From the first line to the last, repeat the data exactly and drop the pictures.

## Given information:
++++

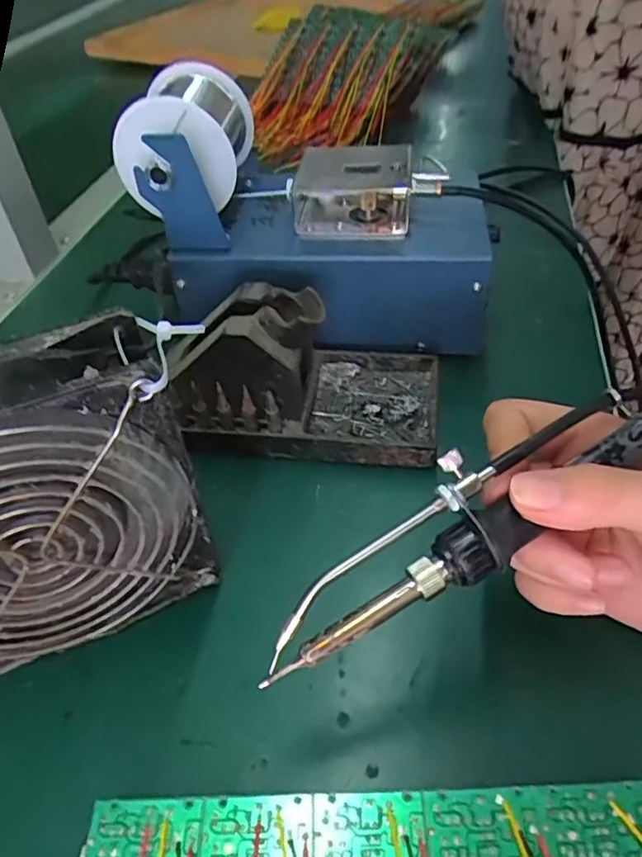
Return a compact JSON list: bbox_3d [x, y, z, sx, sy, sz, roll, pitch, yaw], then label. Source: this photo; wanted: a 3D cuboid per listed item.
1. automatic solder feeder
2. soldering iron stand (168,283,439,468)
[{"bbox_3d":[-0.001,-0.125,0.367,0.199,0.131,0.109,4,44,10],"label":"automatic solder feeder"},{"bbox_3d":[-0.011,-0.034,0.326,0.145,0.070,0.078,2,44,9],"label":"soldering iron stand"}]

++++

## Written reply:
Return a compact JSON list: bbox_3d [x, y, z, sx, sy, sz, roll, pitch, yaw], then label. Source: this photo; wanted: a 3D cuboid per listed item.
1. automatic solder feeder
2. soldering iron stand (168,283,439,468)
[{"bbox_3d":[-0.001,-0.125,0.367,0.199,0.131,0.109,4,44,10],"label":"automatic solder feeder"},{"bbox_3d":[-0.011,-0.034,0.326,0.145,0.070,0.078,2,44,9],"label":"soldering iron stand"}]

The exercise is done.